This will be bad using the original cache implementation, because it doesnt 
distinguish between ghost (deactivated) and non-ghost objects. It will always 
see that the cache size is 100001 (100000 deal objects plus the root. maybe 
some more too), theres nothing it can do to reduce the number, so it will 
thrash. To help this you need to use a BTree instead of PersistentMapping, 
However this may still not perform satisfactorily using the old cache.


Under my new cache your current implementation may 'just work'. The cache 
controls the number of non-ghost objects. Lets say you set the target size to 
be 500. It will keep the 500 most recently used objects activated, and 99500 
as ghosts. No thrashing.

Ghosts are tiny, but their overhead is not zero. Maybe you need to consider a 
BTree anyway. I will investigate further if BTree+my cache is not a complete 
solution.

>2. If an object is a simple Python object, instead of being derived
>   from Persistent, cache control never seems to touch it.
>   Is this correct?

Yes. It will be persisted inside every persistent object that references it, 
and removed from memory when the last reference to it is lost.

>3. The cache statistics cache_mean_deal and cache_mean_deac never
>   seem to show anything else than 0.0, despite tracing shows that
>   deactiviations occur.

I dont think those stats ever recorded a useful metric.

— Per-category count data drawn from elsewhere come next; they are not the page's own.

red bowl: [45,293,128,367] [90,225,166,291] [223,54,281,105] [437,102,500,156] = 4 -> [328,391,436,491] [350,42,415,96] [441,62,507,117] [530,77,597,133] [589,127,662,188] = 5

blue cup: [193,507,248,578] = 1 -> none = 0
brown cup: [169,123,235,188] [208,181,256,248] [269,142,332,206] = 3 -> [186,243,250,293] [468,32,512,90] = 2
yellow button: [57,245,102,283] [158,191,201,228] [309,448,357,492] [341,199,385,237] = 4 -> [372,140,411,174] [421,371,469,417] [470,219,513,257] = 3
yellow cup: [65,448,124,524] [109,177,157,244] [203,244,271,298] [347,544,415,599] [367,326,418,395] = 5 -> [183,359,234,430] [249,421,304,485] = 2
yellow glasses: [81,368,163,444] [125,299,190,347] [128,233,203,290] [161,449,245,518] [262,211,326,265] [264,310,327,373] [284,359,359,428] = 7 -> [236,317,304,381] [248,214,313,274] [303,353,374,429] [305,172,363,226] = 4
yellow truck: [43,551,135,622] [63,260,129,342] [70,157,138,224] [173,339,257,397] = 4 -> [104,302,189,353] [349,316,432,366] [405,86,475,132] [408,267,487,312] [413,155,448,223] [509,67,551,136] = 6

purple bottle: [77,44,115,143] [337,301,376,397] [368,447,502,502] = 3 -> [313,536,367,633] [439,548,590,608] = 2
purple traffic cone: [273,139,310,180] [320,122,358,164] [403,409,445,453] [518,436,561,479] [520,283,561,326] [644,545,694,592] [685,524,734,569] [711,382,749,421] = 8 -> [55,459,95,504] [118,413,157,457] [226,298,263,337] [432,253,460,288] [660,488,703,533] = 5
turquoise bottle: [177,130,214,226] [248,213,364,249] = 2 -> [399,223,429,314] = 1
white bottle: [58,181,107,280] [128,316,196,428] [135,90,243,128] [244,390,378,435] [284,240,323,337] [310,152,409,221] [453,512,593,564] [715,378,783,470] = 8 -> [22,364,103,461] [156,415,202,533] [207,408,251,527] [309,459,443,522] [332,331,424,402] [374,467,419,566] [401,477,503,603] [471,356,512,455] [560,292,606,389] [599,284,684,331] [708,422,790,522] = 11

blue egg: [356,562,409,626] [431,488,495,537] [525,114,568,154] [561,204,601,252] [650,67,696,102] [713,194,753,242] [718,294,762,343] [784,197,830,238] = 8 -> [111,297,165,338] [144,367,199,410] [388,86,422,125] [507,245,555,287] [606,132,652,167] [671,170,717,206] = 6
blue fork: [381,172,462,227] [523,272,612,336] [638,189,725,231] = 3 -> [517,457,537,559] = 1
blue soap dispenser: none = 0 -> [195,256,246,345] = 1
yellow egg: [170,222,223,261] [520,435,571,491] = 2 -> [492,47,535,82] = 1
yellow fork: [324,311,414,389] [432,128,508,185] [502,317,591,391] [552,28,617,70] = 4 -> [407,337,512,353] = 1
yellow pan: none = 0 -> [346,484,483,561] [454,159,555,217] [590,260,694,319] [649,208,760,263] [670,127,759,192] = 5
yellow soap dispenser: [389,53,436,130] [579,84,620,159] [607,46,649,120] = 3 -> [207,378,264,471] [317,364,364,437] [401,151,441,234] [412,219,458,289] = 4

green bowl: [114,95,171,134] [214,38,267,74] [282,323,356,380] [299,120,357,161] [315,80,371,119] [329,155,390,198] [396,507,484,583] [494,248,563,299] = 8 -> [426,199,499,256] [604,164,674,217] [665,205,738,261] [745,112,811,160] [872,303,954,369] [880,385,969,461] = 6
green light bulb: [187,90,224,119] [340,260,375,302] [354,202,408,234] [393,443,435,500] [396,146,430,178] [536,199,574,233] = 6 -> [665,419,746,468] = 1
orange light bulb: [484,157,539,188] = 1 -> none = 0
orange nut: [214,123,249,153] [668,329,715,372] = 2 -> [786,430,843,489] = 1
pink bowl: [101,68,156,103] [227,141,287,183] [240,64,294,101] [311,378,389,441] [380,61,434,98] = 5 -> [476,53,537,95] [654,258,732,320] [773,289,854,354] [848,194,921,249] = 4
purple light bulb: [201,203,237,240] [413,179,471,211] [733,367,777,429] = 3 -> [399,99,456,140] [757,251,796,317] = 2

One hack I found useful when cache-tuning my application is to change the 
cacheGC and _incrgc functions in Connection.py to record the cache sizes 
before and after each pack.

Under my new cache, the size after will always be the target size. The 
difference (before-target) is the number of objects activated since the last. 
Plotting this as a historgram is a good illustration of memory pressure.

(Hmmm; I might tidy up this patch for Zope 2.6 if I have time)

>4. If we have PersistentMappings of up to 100'000 entries, indexed
>   by a (string,string) tuple, should we use a Btree instead?

See, you already knew the answer.